Petit à petit, nous approchons, l'avion descend à un rythme régulier.
Je distingue de mieux en mieux cette large étendue, paysage de rêve.
On est déjà en finale, et je commence à m'étonner de l'attitude de l'appareil.
Il ne me semble pas qu'on ait ralenti, et les becs et volets sont toujours sagement rentrés.
Pourtant, on approche. Que se passe-t-il devant ?!
Je garde le nez collé au hublot avec étonnement, on ne doit plus être qu'à mille pieds tout au plus.
Une arrivée rapide ? Il y a peut-être simplement du trafic qui se presse derrière nous.
On descend, toujours en lisse. Peut-être une panne de volets ? Et la vitesse, une fausse impression ?
J'essaie de me rassurer... Difficile, surtout qu'on est maintenant très près, et je n'ai pas entendu les trains sortir.
Pourtant, impossible de louper un atterrissage sur une surface si plane, si large, si longue, si paisible. Le temps est au beau fixe et le vent parait sage.
Cinquante pieds, trop tard pour le train, cette fois ci, il n'y a plus qu'à tenter un atterrissage sur le ventre, après tout, cela peut réussir.
Mais comme le reste, l'arrondi se fait attendre, on continue à descendre comme si la piste était encore loin.
On va se louper, désormais, c'est sûr !
Impact ! On passe au travers.

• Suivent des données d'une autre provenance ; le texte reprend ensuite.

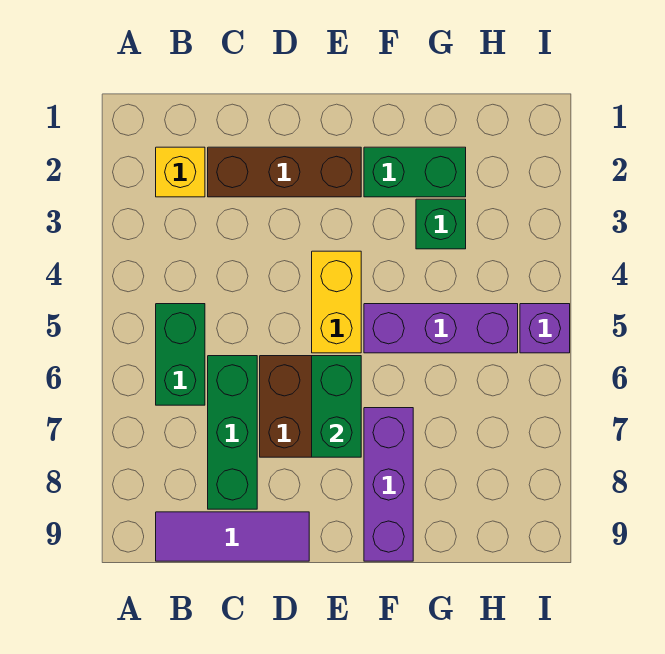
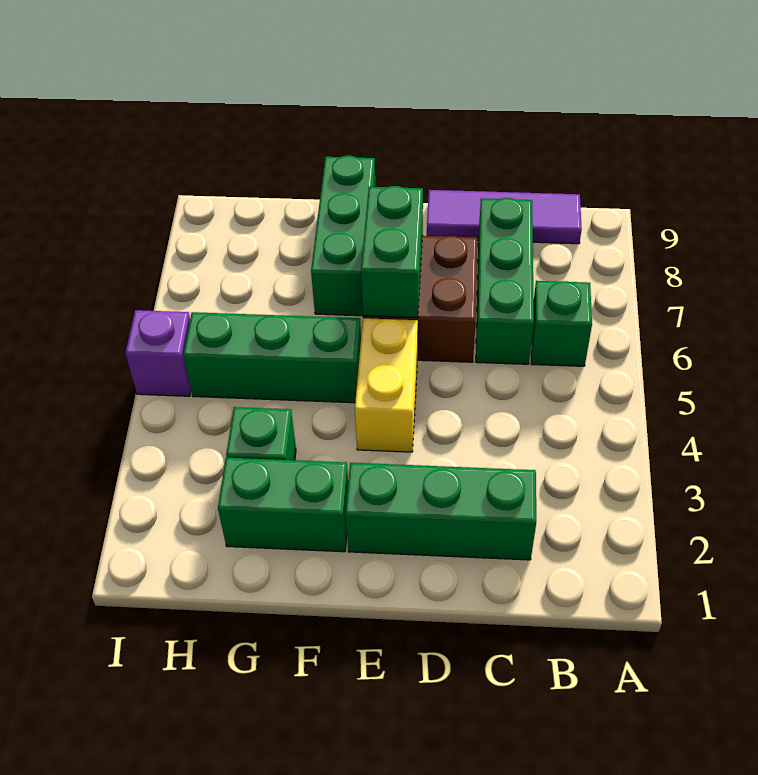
yellow 1x1 brick [156,147,205,197] -> none
green 1x2 brick [156,304,205,405] -> green 1x1 brick [531,281,592,366]
brown 1x3 brick [208,147,361,197] -> green 1x3 brick [346,463,536,560]
purple 1x3 brick [364,304,518,353] -> green 1x3 brick [183,312,361,403]
purple 1x3 brick [364,408,413,561] -> green 1x3 brick [311,156,375,316]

Vu son poids, l'avion perfore littéralement la surface, pas un bruit, mais on ne voit plus rien par le hublot.
Période de trouble, puis, quelques dizaines de secondes plus tard (une éternité), on sort de la couche, ci-dessous, l'Islande se dessine.
Je suis très déçu, les nuages présentaient une surface si plane aujourd'hui qu'il était forcément possible de s'y poser.
Les pilotes n'ont rient essayé, ils nous ont fait loupé une bien belle occasion !
Je leur en veux, le pire, c'est qu'ils ne se sont peut-être même rendu compte de rien...
Encore une fois, on sera contraint d'atterrir sur terre.